Researchers at the Yale School of Medicine may be one leap closer to reducing heart disease in children.
A recent study by Yale cardiology researchers has found a number of genes that can be used to diagnose and treat children who have a birth defect called heterotaxy, which causes the heart to be severely malformed. Their findings, published Jan. 31 in the scientific serial Proceedings of the National Academy of Sciences Early Edition, suggest that certain genes which affect human embryonic development can cause abnormalities leading to congenital heart disease. But experts interviewed said they think that more research needs to be done to determine how the study’s results can be used to provide better care for sick patients.
“This study is a big step towards understanding what causes congenital heart disease and hopefully will give us some idea of which genes lead to better or worse outcomes,” said Mustafa Khohka, assistant professor of pediatrics and genetics and a co-author of the paper. “We also hope to improve our understanding of the genes that affect left-right [axis] development and the mechanisms involved in determining your left side from your right side.”
The research showed that patients with heterotaxy have considerably more alterations of DNA that have been deleted or duplicated on certain chromosomes, called copy number variations. These variations are found in about 5 percent of the genome in most individuals, said Khalid Fakhro, another co-author of the study, but these do not have any significant effects.
In patients with heterodoxy, however, the body cannot properly place the organs on the left or right sides, which causes problems because normal human hearts sit on the left side of our bodies, Fakhro said. The left and right side of the heart also perform very different functions — the right side pumps blood to lungs while the left pumps blood to the body — so its correct placement is particularly important, he said.

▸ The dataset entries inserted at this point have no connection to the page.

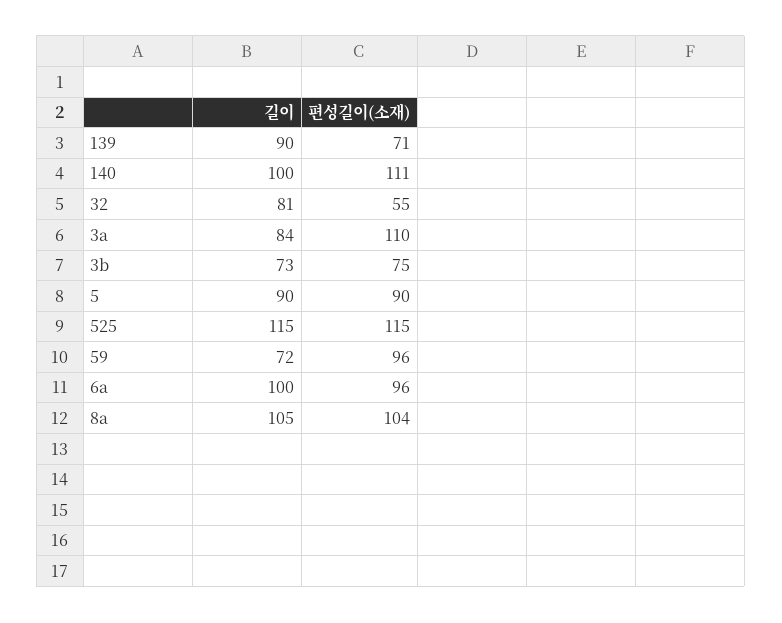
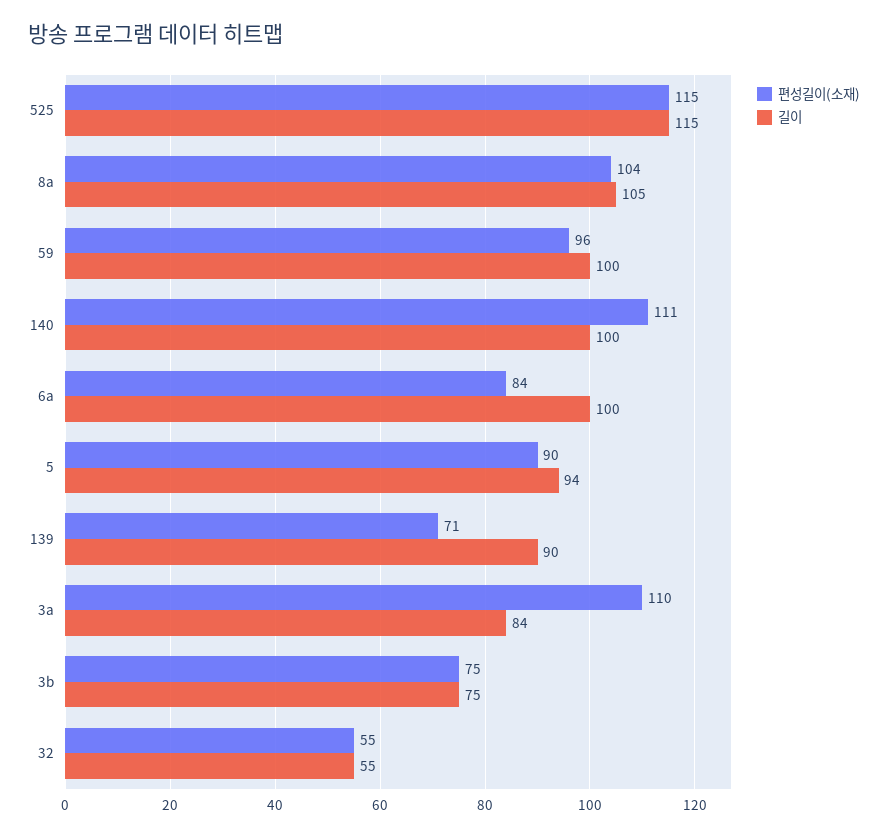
길이, 32: 81 -> 55
길이, 3b: 73 -> 75
길이, 5: 90 -> 94
길이, 59: 72 -> 100
편성길이(소재), 6a: 96 -> 84

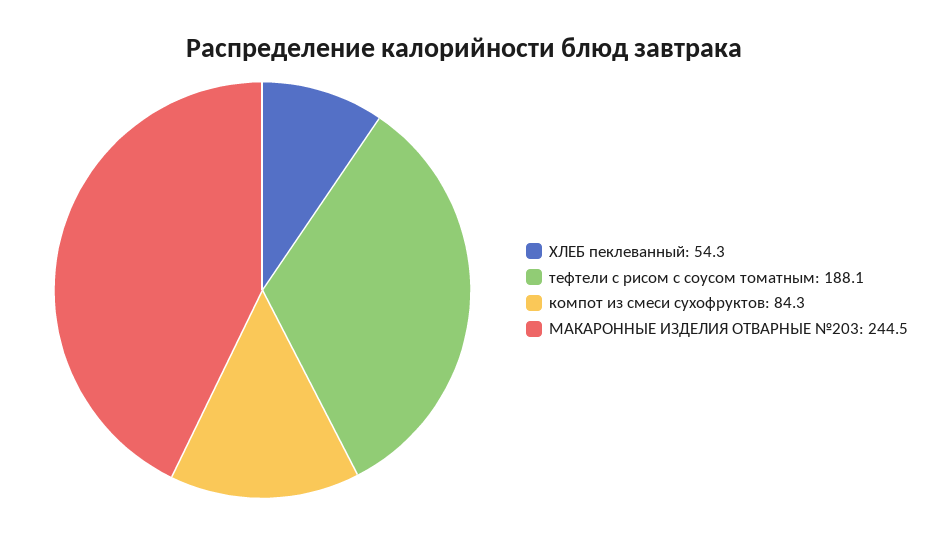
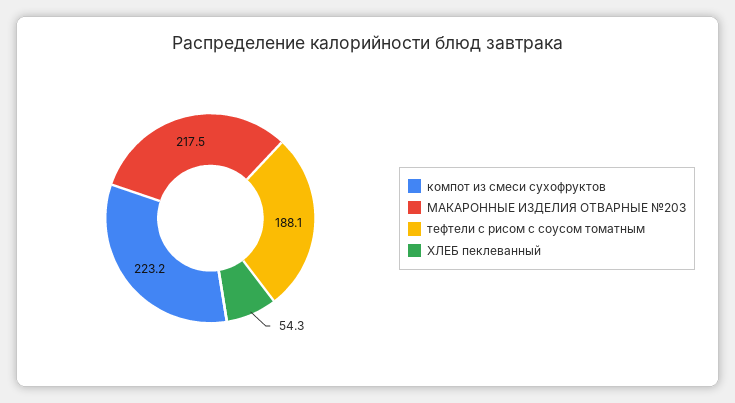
компот из смеси сухофруктов: 84.3 -> 223.2
МАКАРОННЫЕ ИЗДЕЛИЯ ОТВАРНЫЕ №203: 244.5 -> 217.5

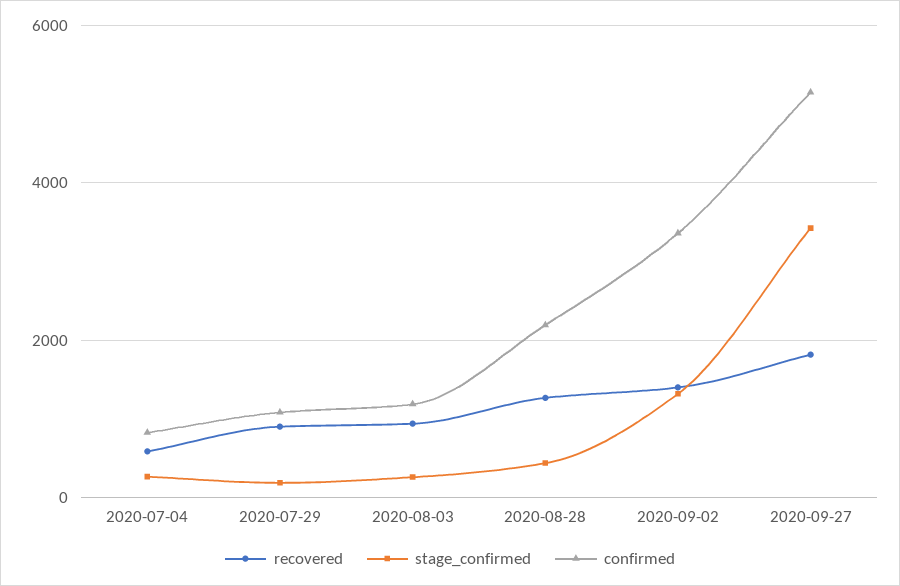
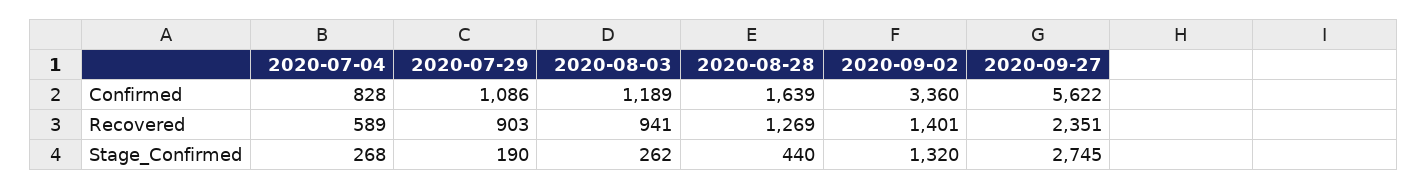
confirmed, 2020-08-28: 2200 -> 1639
recovered, 2020-09-27: 1800 -> 2351
stage_confirmed, 2020-09-27: 3400 -> 2745
confirmed, 2020-09-27: 5200 -> 5622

“We leveraged the latest techniques in genetics to analyze a large number of unrelated patients,” Fakhro said. “We found that the burden of [copy number variations] in patients with heterodoxy was two times greater than in control patients, which was a strong indicator that some of these would be causative in disease.”
By examining the number of genetic copy variations in frogs, Khokha said, the scientists were able to identify genes that cause left-right axis mutations. Frogs make a good model for studying heterotoxy in human embryos, he explained, because the left-right axis develops similarly in both.

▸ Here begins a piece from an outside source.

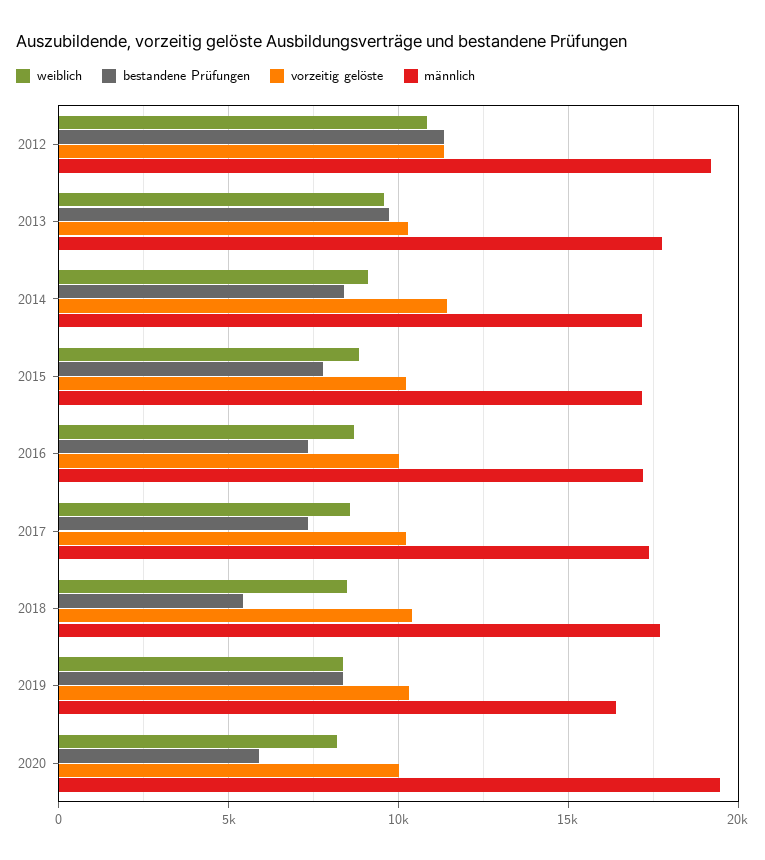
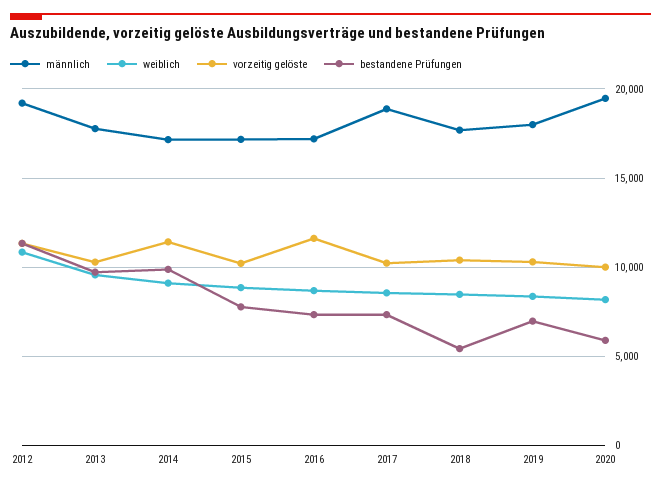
bestandene Prüfungen, 2014: 8500 -> 10000
vorzeitig gelöste, 2016: 10000 -> 11500
männlich, 2017: 17500 -> 19000
bestandene Prüfungen, 2019: 8500 -> 7000
männlich, 2019: 16500 -> 18000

Nearly one percent of all newborns develop congenital heart disease, and most patients need surgery to survive, Fakhro said. But even with a procedure, Fakhro added, outcomes are poor and patients require constant medical supervision over the years.
“Congenital heart disease is very broad and complicated,” he said. “This research may not affect the quality of life of the patients studied, but it adds a significant amount to our understanding of the disease.”

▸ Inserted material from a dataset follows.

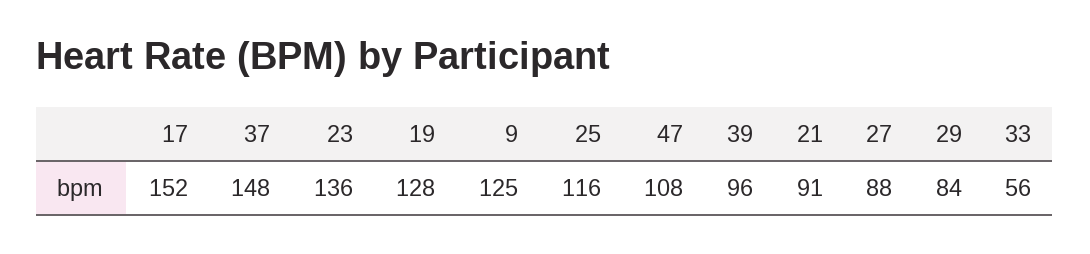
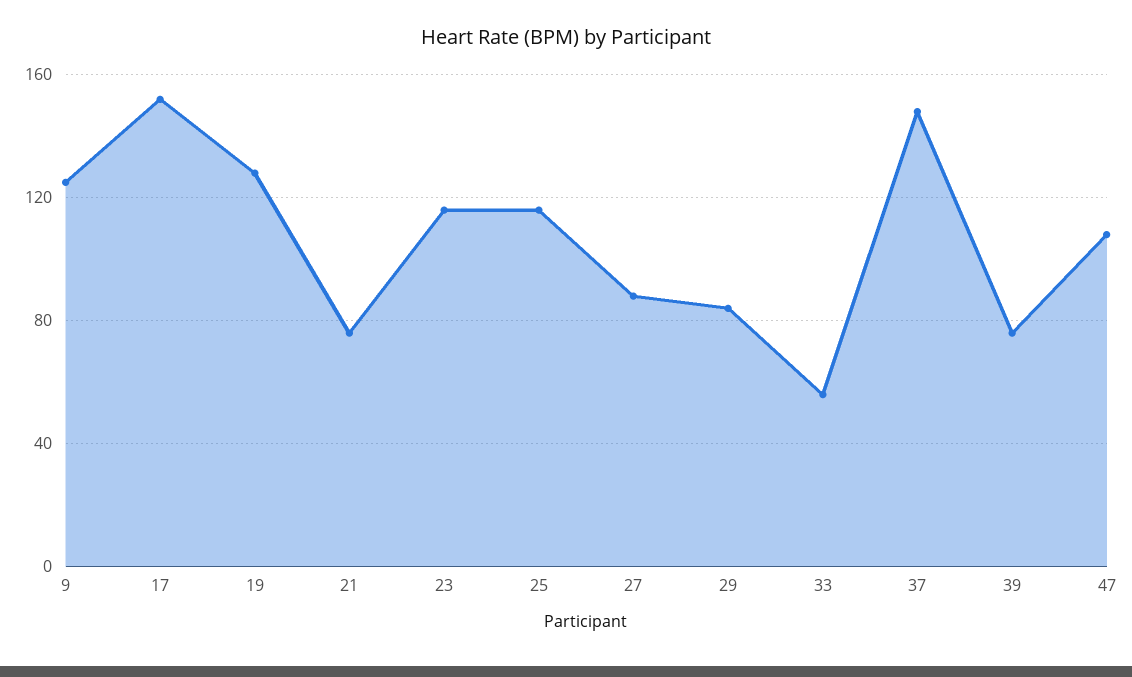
23: 136 -> 115
39: 96 -> 75
21: 91 -> 75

Other heart disease experts said the research’s focus on five specific genes was unique, but added that the findings may not benefit children with heterotoxy for some time.
“Patients with heterotaxy defects include some of the most severely affected individuals we see,” said Dr. Anne M. Murphy, professor of pediatric cardiology at Johns Hopkins University. “While discovery of the root causes of the disorder will not immediately translate into better care, there are already emerging examples in our field where understanding the molecular pathways of disease affecting the heart could offer new therapies.”
The team’s research has opened doors to future study on the genetics of congenital heart disease.
The researchers were recently awarded a grant by the National Institutes of Health which will fund their studies for the next five years, Fakhro said. The group plans to identify more patients with congenital heart disease and the mutations that have caused it, he added.
“Without this research, Yale would not have won that grant,” he said. “Now, we have a strong foot in the door of understanding the genetics of congenital heart disease, and unlocking the major players in terms of genes and pathways affecting human cardiac development.”
The National Institutes of Health is a part of the U.S. Department of Health and Human Services and is the nation’s official medical research agency.